‘Democracy Not at Work’: Chaos in Congress as House Democrats Blocked From Forcing a Vote To Keep Government Operating

House Democrats are bashing the speaker for keeping Republicans out of town this week in order to put pressure on Senate Democrats.

AP/J. Scott Applewhite
The House minority leader, Hakeem Jeffries, speaks on the steps of the Capitol. AP/J. Scott Applewhite

House Democrats on Tuesday were blocked from trying to force a vote on their government funding proposal, just 12 hours before the government shutdown deadline. When the House came into session, they were not recognized despite hundreds of lawmakers shouting on the floor. 

After winning nothing from Republicans in March during the last funding battle, Democrats are resolved this time to get some kind of concessions from the majority. Their demands have focused on extending Biden-era enhanced tax credits for those who get their health insurance through the Affordable Care Act. 

A bill from Democrats on the House and Senate Appropriations committees would make the subsidies permanent at a cost of more than $300 billion over 10 years. On Tuesday morning, when the House was called into a ceremonial pro forma session, the top Democrat on the appropriations panel, Congresswoman Rosa DeLauro, sought to be recognized by the Republican lawmaker sitting in the speaker’s chair. 

Despite her calls to be recognized and hundreds of fellow Democrats standing behind her on the floor, she was ignored and the House was recessed until another pro forma session on Friday. 

When asked if the GOP lawmaker in the speaker’s chair, Congressman Morgan Griffith, even looked at her, Ms. DeLauro told reporters he “put his head down” and did not acknowledge her. 

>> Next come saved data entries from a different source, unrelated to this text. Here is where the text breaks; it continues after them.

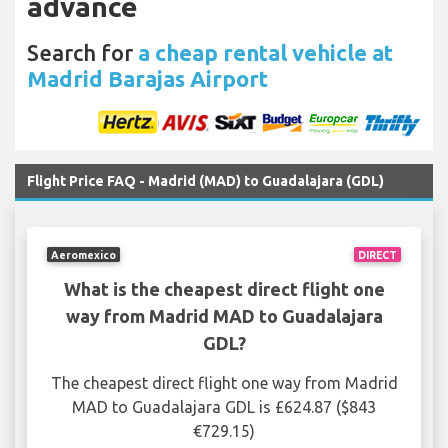
advance
Search for
a cheap rental vehicle at
Madrid Barajas Airport
Flight Price FAQ - Madrid (MAD) to Guadalajara (GDL)
Aeromexico
DIRECT
What is the cheapest direct flight one
way from Madrid MAD to Guadalajara
GDL?
The cheapest direct flight one way from Madrid
MAD to Guadalajara GDL is £624.87 ($843
€729.15)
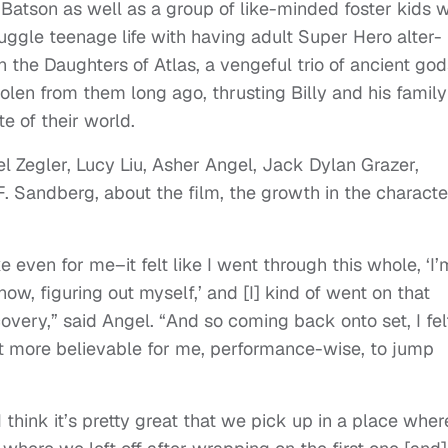
y Batson as well as a group of like-minded foster kids w
ggle teenage life with having adult Super Hero alter-
 the Daughters of Atlas, a vengeful trio of ancient god
tolen from them long ago, thrusting Billy and his family
te of their world.
 Zegler, Lucy Liu, Asher Angel, Jack Dylan Grazer,
F. Sandberg, about the film, the growth in the characte
ike even for me–it felt like I went through this whole, ‘I’
w, figuring out myself,’ and [I] kind of went on that
covery,” said Angel. “And so coming back onto set, I fel
 it more believable for me, performance-wise, to jump
 think it’s pretty great that we pick up in a place where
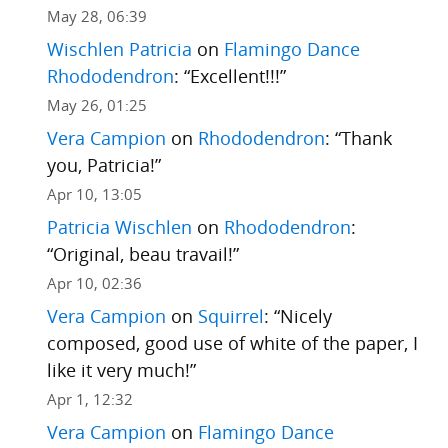
May 28, 06:39
Wischlen Patricia
on
Flamingo Dance
Rhododendron
: “
Excellent!!!
”
May 26, 01:25
Vera Campion
on
Rhododendron
: “
Thank
you, Patricia!
”
Apr 10, 13:05
Patricia Wischlen
on
Rhododendron
:
“
Original, beau travail!
”
Apr 10, 02:36
Vera Campion
on
Squirrel
: “
Nicely
composed, good use of white of the paper, I
like it very much!
”
Apr 1, 12:32
Vera Campion
on
Flamingo Dance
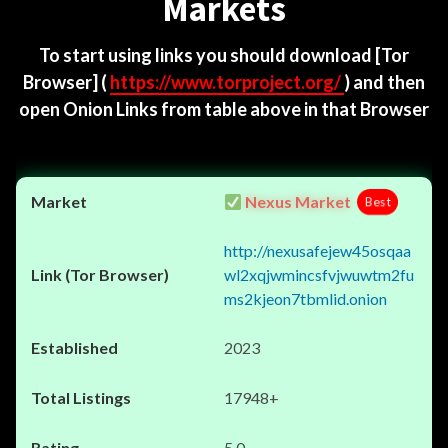
Markets
To start using links you should download
[Tor
Browser]
(
https://www.torproject.org/
) and then
open Onion Links from table above in that Browser
Nexus Market
Best
http://nexusafejew45osqaa
wl2xqjwmincsfvjwuwtm2fu
ms2kjeon7tbmlid.onion
2023
17948+
5.0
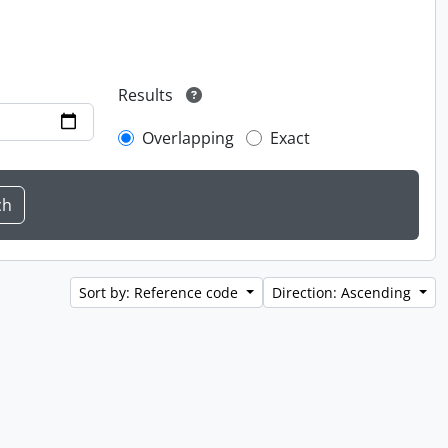
Results
Overlapping
Exact
Sort by: Reference code
Direction: Ascending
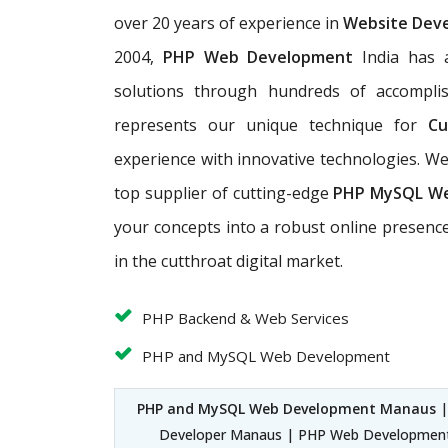
over 20 years of experience in
Website Dev
2004,
PHP Web Development
India has a
solutions through hundreds of accomplis
represents our unique technique for
Cu
experience with innovative technologies. 
top supplier of cutting-edge
PHP MySQL W
your concepts into a robust online presence
in the cutthroat digital market.
PHP Backend & Web Services
PHP and MySQL Web Development
PHP and MySQL Web Development Manaus
|
Developer Manaus | PHP Web Developmen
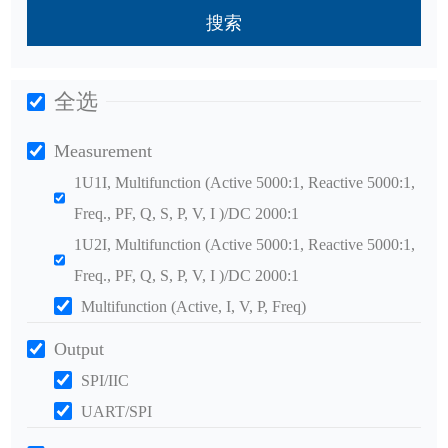
搜索
全选
Measurement
1U1I, Multifunction (Active 5000:1, Reactive 5000:1,
Freq., PF, Q, S, P, V, I )/DC 2000:1
1U2I, Multifunction (Active 5000:1, Reactive 5000:1,
Freq., PF, Q, S, P, V, I )/DC 2000:1
Multifunction (Active, I, V, P, Freq)
Output
SPI/IIC
UART/SPI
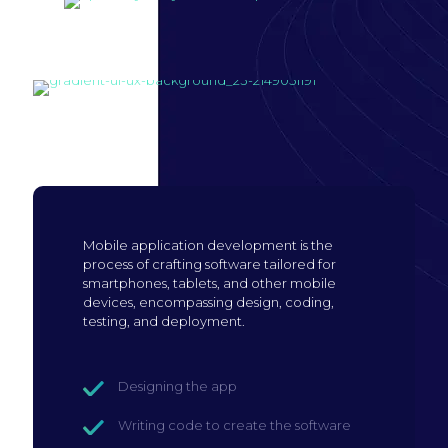
Build mobile
application
Mobile application development is the
process of crafting software tailored for
smartphones, tablets, and other mobile
devices, encompassing design, coding,
testing, and deployment.
Designing the app
Writing code to create the software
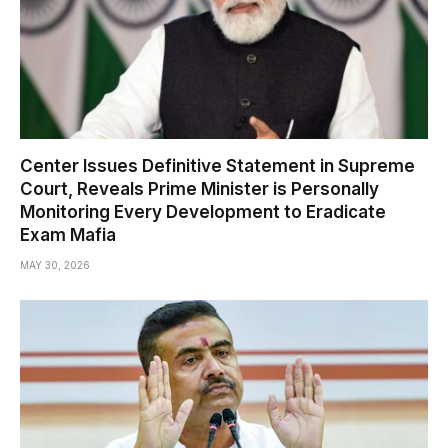
Center Issues Definitive Statement in Supreme
Court, Reveals Prime Minister is Personally
Monitoring Every Development to Eradicate
Exam Mafia
MAY 30, 2026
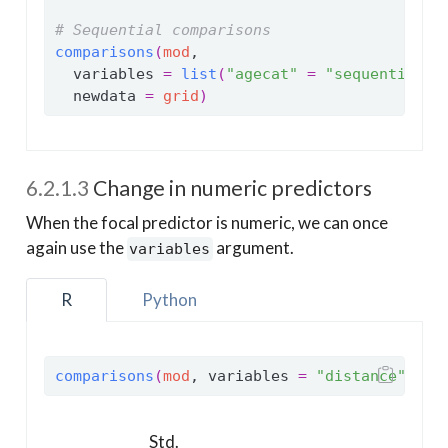
# Sequential comparisons
comparisons
(
mod
,
  variables 
=
list
(
"agecat"
=
"sequential"
)
  newdata 
=
grid
)
6.2.1.3
Change in numeric predictors
When the focal predictor is numeric, we can once
again use the
argument.
variables
R
Python
comparisons
(
mod
, variables 
=
"distance"
, ne
Std.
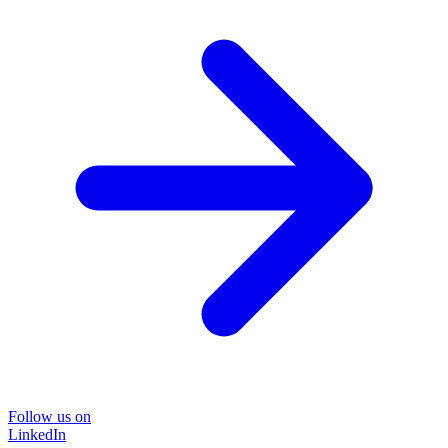
Follow us on
LinkedIn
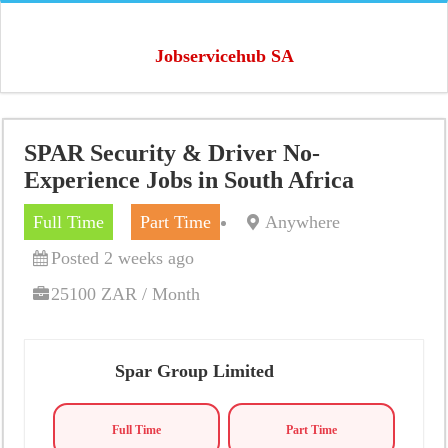
Jobservicehub SA
SPAR Security & Driver No-
Experience Jobs in South Africa
Full Time
Part Time
Anywhere
Posted 2 weeks ago
25100 ZAR / Month
Spar Group Limited
Full Time
Part Time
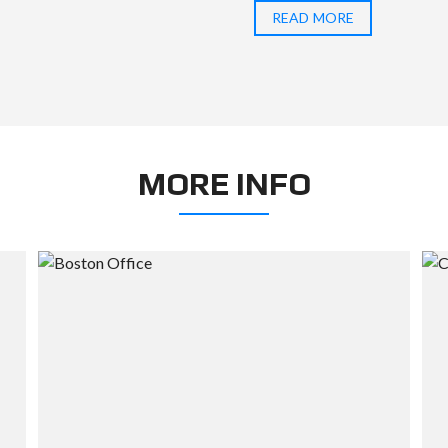
READ MORE
MORE INFO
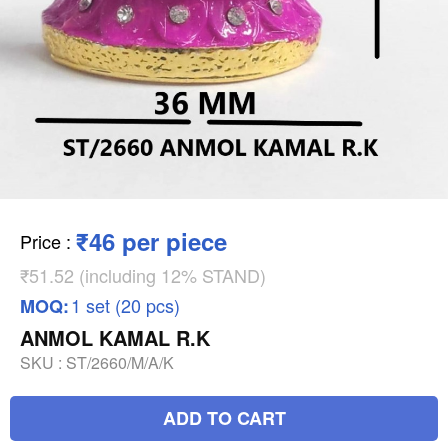
₹46 per piece
Price
:
₹51.52 (including 12% STAND)
1 set (20 pcs)
MOQ:
ANMOL KAMAL R.K
SKU :
ST/2660/M/A/K
ADD TO CART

“I have a loud voice,” she said jokingly. Another Democrat, Congresswoman Debbie Dingell, asked: “How could anybody say that the speaker presiding did not hear her?”

“Everbody else behind her was asking for the same thing,” Ms. Dingell said. “That was democracy not at work.”

With hours to go until the midnight shutdown deadline, key Senate Democrats are not yet disclosing how they will vote on Tuesday afternoon. Senator John Thune needs eight Democrats in the chamber to break ranks in order to get to 60 votes, which would then allow the Senate to proceed to the bill on a simple majority vote.

When asked by The New York Sun if she felt confident that Democratic senators would hold the line later that day, Ms. DeLauro would not even entertain the possibility that House Democrats could be betrayed like they were in March. 

“All I can tell you is that the House and the Senate are on the same page. Let’s not create, you know, a split,” Ms. DeLauro said. “We’re on the same page, and that’s what’s going to happen today.”

Mr. Thune refused to even entertain Democrats’ demands, and is accusing the opposition of “hostage-taking.” He has said he will not consider their proposals, even if the government shuts down at the end of the day on Tuesday.

“I mean, at some point, you know, they’re just going to need to keep voting it down,” Mr. Thune told the Sun Monday night after he returned from a bipartisan meeting at the White House. “The only thing right now standing between our country and a shutdown is Senate Democrats.”